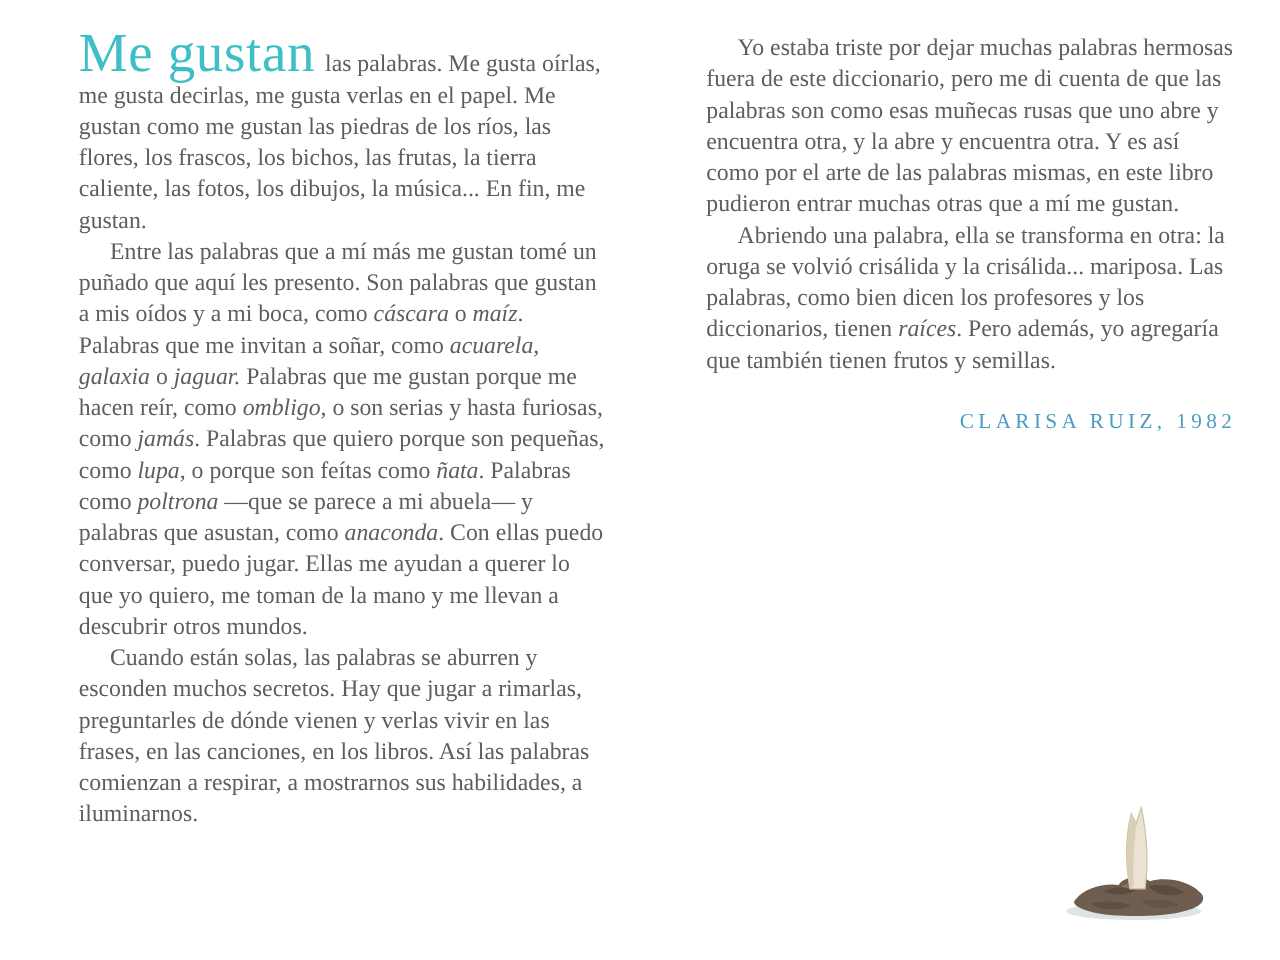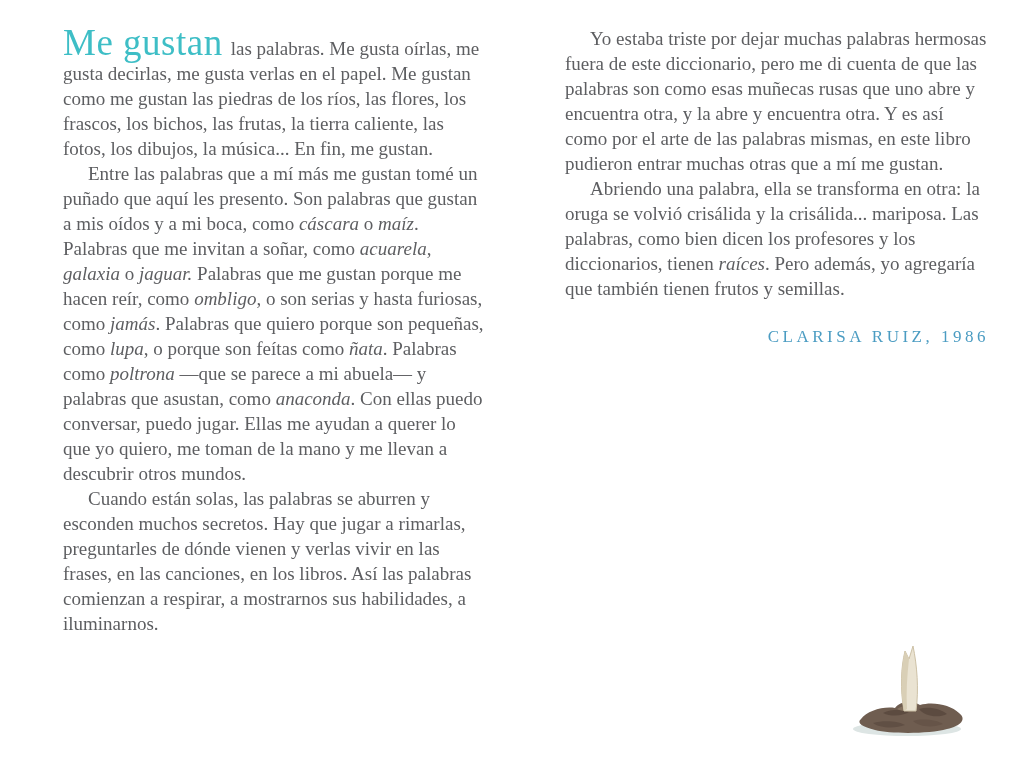--- a/index.html
+++ b/index.html
@@ -47,7 +47,7 @@
     text-indent: 25px;
   }
   .lead-words {
-    font-size: 37px;
+    font-size: 44px;
     color: #3ebec6;
     line-height: 25px;
     margin-right: 8px;

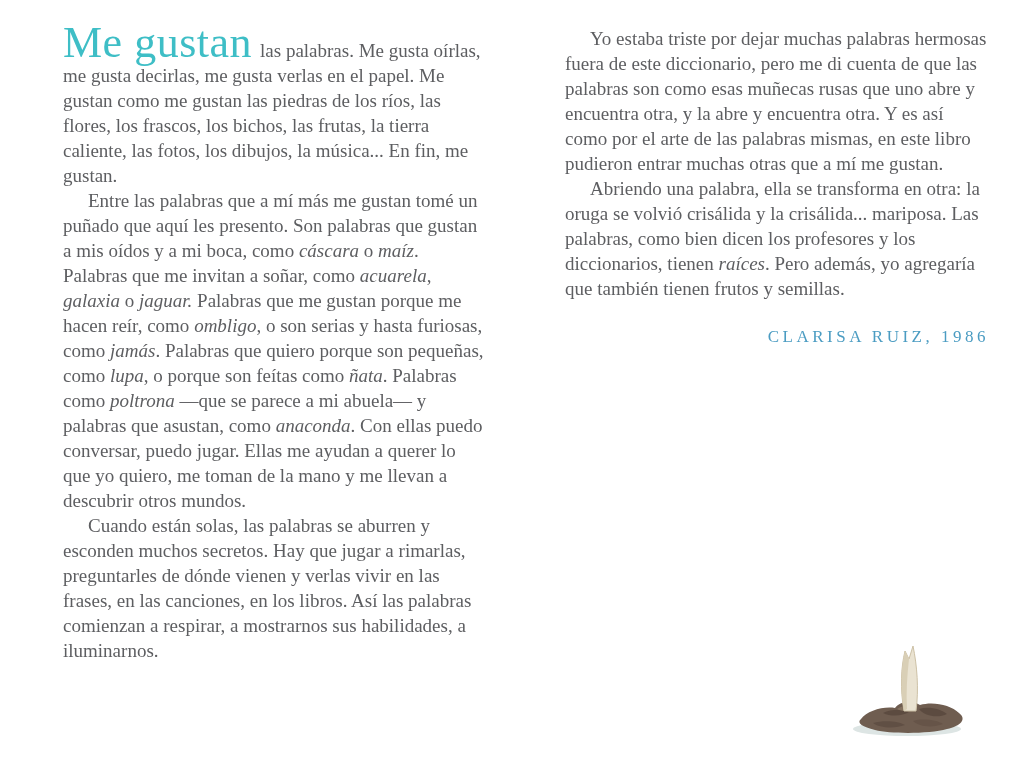--- a/index.html
+++ b/index.html
@@ -91,7 +91,7 @@
 
     <p class="body indent"><span>Abriendo una palabra, ella se transforma en otra: la oruga se volvió crisálida y la crisálida... mariposa. Las palabras, como bien dicen los profesores y los diccionarios, tienen </span><span class="it">raíces</span><span>. Pero además, yo agregaría que también tienen frutos y semillas.</span></p>
 
-    <div class="author-credit">CLARISA RUIZ, 1986</div>
+    <div class="author-credit">CLARISA RUIZ, 1982</div>
   </div>
 
   <div class="illustration">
=-=-=-=-=
WORK TO COMPLETE
Any picture in the listing is to be omitted. Return exactly the lines from the one containing "line-height: 25px;" through its last line, both included, and only those.

SOLUTION TO THE PROBLEM
     line-height: 25px;
     margin-right: 8px;

--- a/index.html
+++ b/index.html
@@ -91,7 +91,7 @@
 
     <p class="body indent"><span>Abriendo una palabra, ella se transforma en otra: la oruga se volvió crisálida y la crisálida... mariposa. Las palabras, como bien dicen los profesores y los diccionarios, tienen </span><span class="it">raíces</span><span>. Pero además, yo agregaría que también tienen frutos y semillas.</span></p>
 
-    <div class="author-credit">CLARISA RUIZ, 1986</div>
+    <div class="author-credit">CLARISA RUIZ, 1982</div>
   </div>
 
   <div class="illustration">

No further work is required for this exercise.